Early in his career, he wrote classical compositions, arranged American folk music and worked for the United Nations Radio. His first Hollywood break came when his work for United Nations Radio caught the eye of Sidney Buchman, then a vice president at Columbia Pictures. Mr. Buchman would tap Mr. Bernstein to write the music for Saturday’s Hero and Boots Malone. He would also write the score for Sudden Fear during this time period before his name appeared on Senator McCarthy’s list of artists who were sympathetic to the left-wing cause.

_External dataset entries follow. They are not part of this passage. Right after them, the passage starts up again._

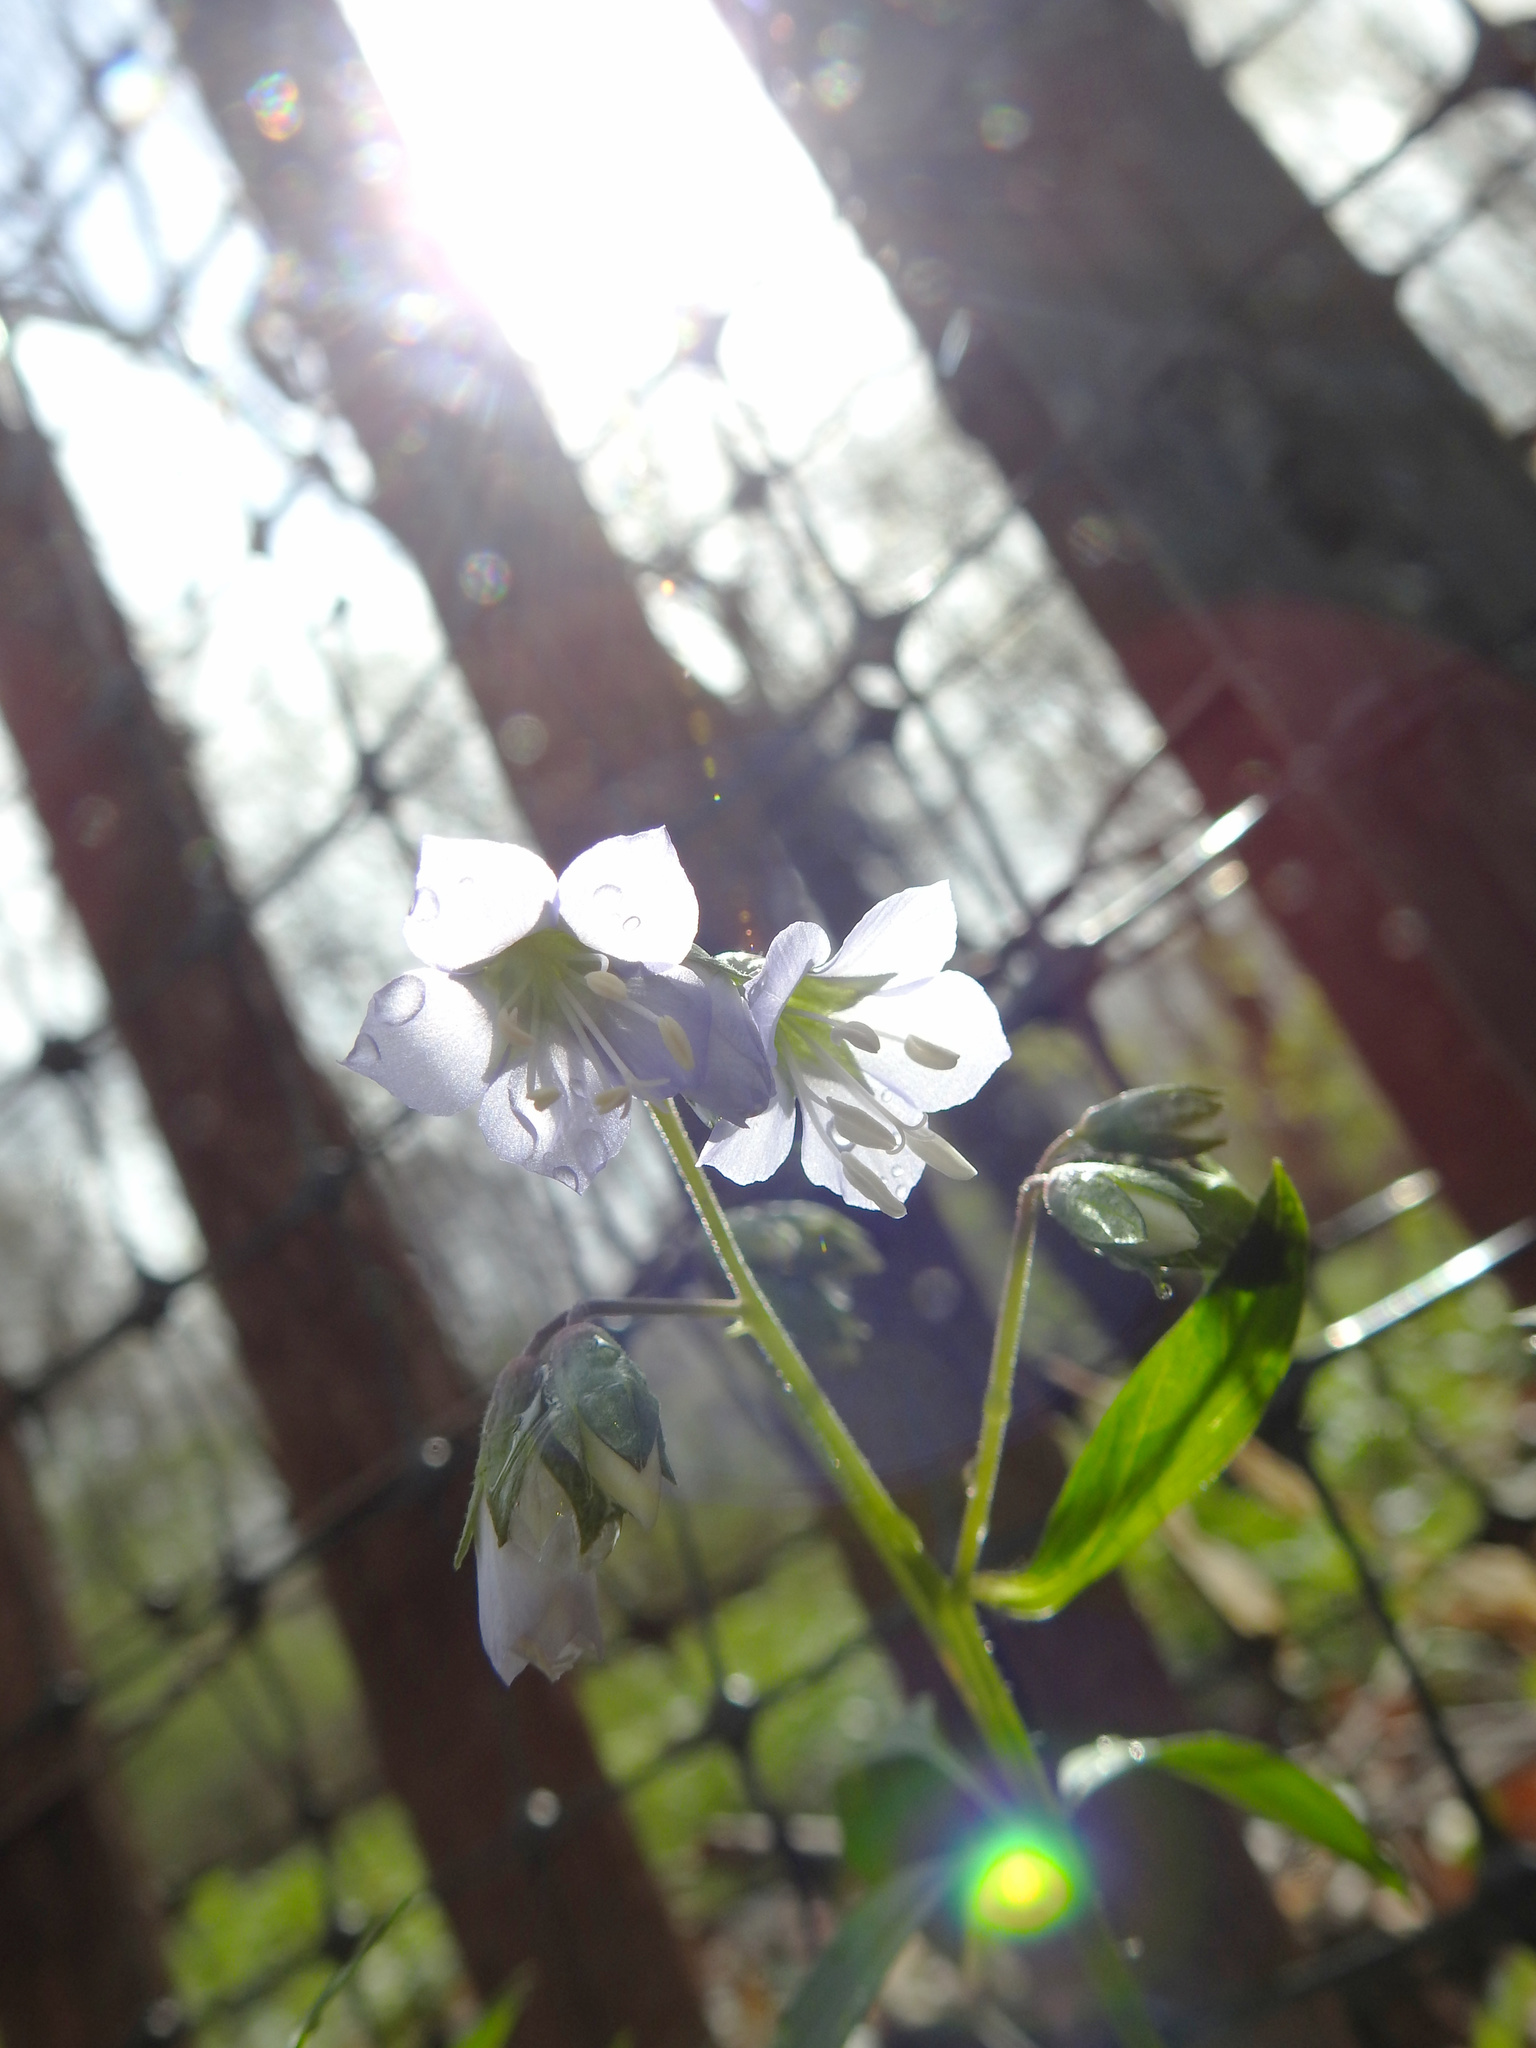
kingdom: Plantae
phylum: Tracheophyta
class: Magnoliopsida
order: Ericales
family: Polemoniaceae
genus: Polemonium
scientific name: Polemonium reptans
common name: Creeping jacob's-ladder
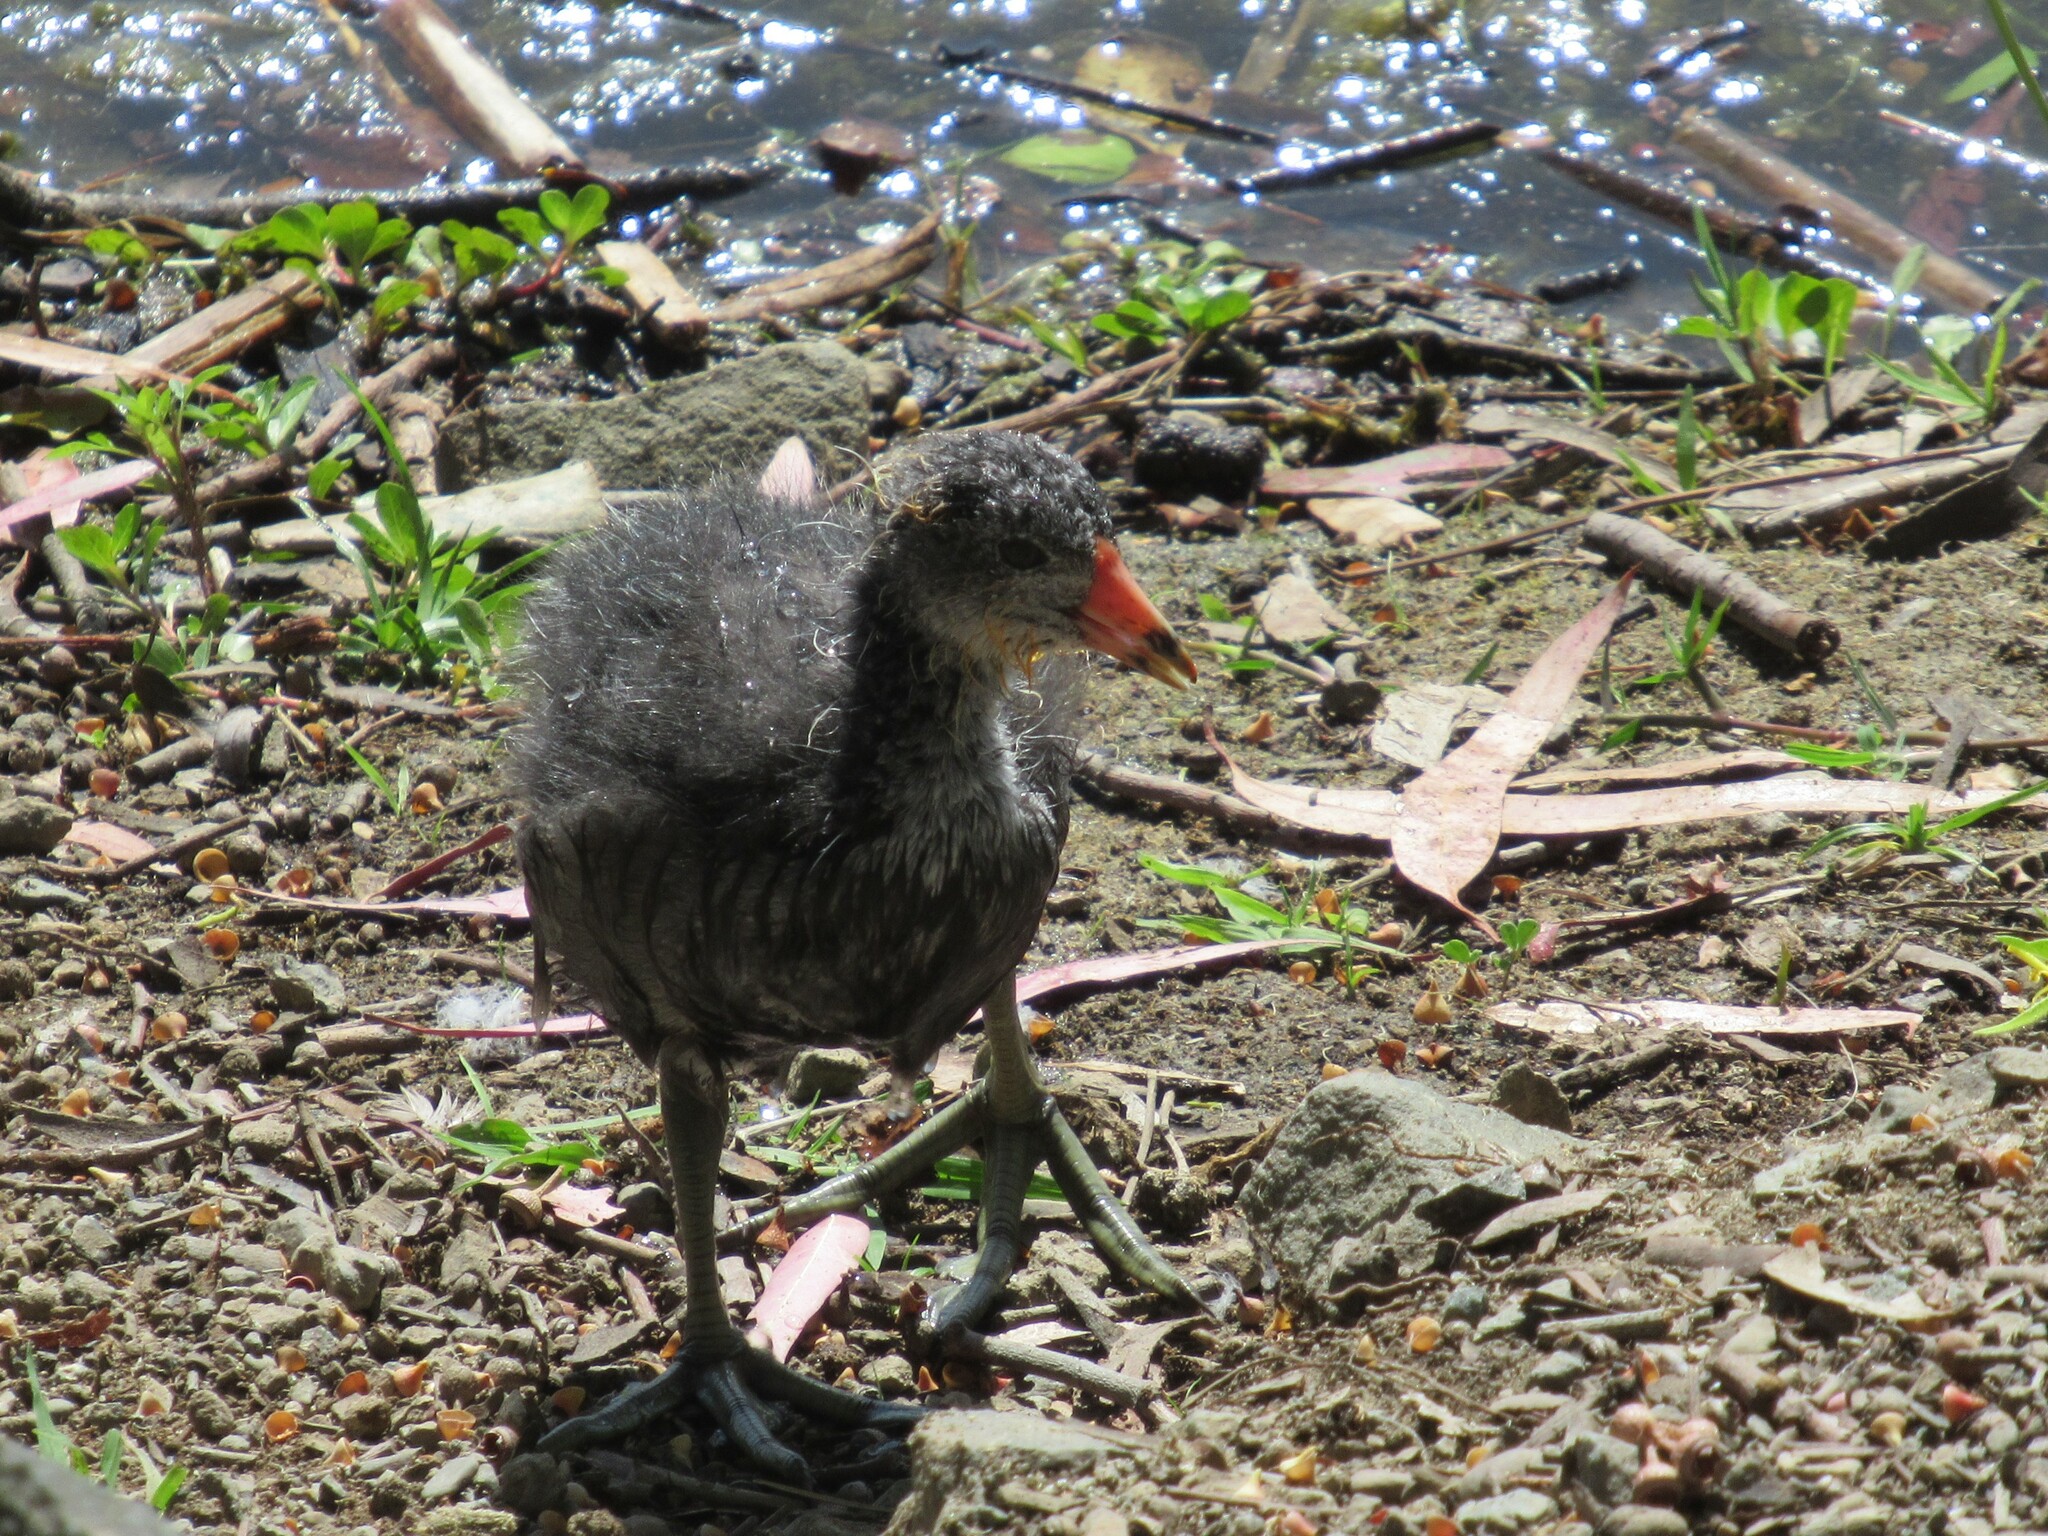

After several years on McCarthy’s “gray list” and only working on low-budget science fiction films (Robot Monster and Cat Women of the Moon), Cecil B. DeMille hired Mr. Bernstein to compose the score for The Ten Commandments. The opportunity to score The Man with the Golden Arm soon followed. From there, Mr. Bernstein would go on to write the theme songs and other music for films such as The Magnificent Seven, Thoroughly Modern Millie, The Great Escape, To Kill a Mockingbird, National Lampoon’s Animal House, The Blues Brothers, Ghostbusters, Stripes, Airplane!, Cape Fear, The Age of Innocence and Bringing Out the Dead. He would also write the music for National Geographic television specials and many of the short films of Ray and Charles Eames. In addition to his film and television scores, he also wrote the scores for two Broadway musicals, How Now, Dow Jones and Merlin.
According to the American Film Institute, Mr. Bernstein’s scores for The Magnificent Seven and To Kill a Mockingbird are ranked respectively as the eighth and seventeenth greatest American film scores of all time. Bernard Hermann, Max Steiner and Jerry Goldsmith are the only other composers to have two scores listed, while John Williams appears on the list three times.
Mr. Bernstein received Lifetime Achievement awards from the Academy of Motion Picture Arts and Sciences, American Society of Composers, Authors and Publishers (ASCAP), The Society for the Preservation of Film Music, the USA, Woodstock, Santa Barbara, Newport Beach and Flanders International Film Festivals and the Foundation for a Creative America. He was honored with a star on Hollywood Boulevard in 1996. Mr. Bernstein also received ASCAP’s marquee Founders Award in 2001 and the NARAS Governors Award in June 2004.
In addition to his great musical works, Mr. Bernstein contributed to his community by serving as a vice president of the Academy of Motion Picture Arts and Sciences and president of the Composers and Lyricists Guild of America. He was a founding life member of the National Academy of Recording Arts and Sciences. He served as president of the Young Musicians Foundation, an organization that promotes new, young talent in the concert world for 10 years. Most recently, he was president of the Film Music Museum, an organization devoted to the preservation and storage of film music and a member of the Board of Directors of ASCAP. For many years Mr. Bernstein was an instructor at the University of Southern California’s Thornton School of Music in Los Angeles, where he taught “Scoring for Motion Pictures and Television.”
Mr. Bernstein passed away on August 18, 2004 at the age of 82, but his legacy continues through his more than 200 superb musical works.